== Directive ==
Every line with the string "Anthropic" must be copied from the entries below.

[Records from a data source]
BEGIN
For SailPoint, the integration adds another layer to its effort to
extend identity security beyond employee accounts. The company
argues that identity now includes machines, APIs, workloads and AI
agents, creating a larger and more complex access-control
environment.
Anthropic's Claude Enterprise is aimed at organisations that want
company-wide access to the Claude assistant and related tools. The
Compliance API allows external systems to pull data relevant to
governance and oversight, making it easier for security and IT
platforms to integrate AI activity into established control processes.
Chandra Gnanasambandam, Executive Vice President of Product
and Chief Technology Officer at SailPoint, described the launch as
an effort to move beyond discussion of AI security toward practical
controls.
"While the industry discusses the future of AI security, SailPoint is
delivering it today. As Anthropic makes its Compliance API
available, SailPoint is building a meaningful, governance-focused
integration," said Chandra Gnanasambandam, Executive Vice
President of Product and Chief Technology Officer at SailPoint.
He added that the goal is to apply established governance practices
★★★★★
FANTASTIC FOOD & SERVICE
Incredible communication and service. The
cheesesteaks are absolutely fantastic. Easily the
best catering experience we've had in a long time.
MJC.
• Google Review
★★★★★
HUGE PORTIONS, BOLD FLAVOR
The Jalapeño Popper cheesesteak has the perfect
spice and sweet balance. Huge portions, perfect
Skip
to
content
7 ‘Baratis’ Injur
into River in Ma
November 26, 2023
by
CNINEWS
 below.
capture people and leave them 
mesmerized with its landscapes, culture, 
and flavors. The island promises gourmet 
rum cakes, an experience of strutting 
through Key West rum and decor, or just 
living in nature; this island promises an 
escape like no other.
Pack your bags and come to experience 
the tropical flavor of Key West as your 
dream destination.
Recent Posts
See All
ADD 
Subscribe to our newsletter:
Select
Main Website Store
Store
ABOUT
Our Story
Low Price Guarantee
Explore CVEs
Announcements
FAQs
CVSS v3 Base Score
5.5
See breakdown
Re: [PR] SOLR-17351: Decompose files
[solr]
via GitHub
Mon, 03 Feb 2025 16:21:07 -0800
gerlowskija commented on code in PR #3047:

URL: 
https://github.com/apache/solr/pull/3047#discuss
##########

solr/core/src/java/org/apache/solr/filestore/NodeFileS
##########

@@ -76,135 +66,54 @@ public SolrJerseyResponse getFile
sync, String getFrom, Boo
END
== Solution to this problem ==
Anthropic's Claude Enterprise is aimed at organisations that want
delivering it today. As Anthropic makes its Compliance API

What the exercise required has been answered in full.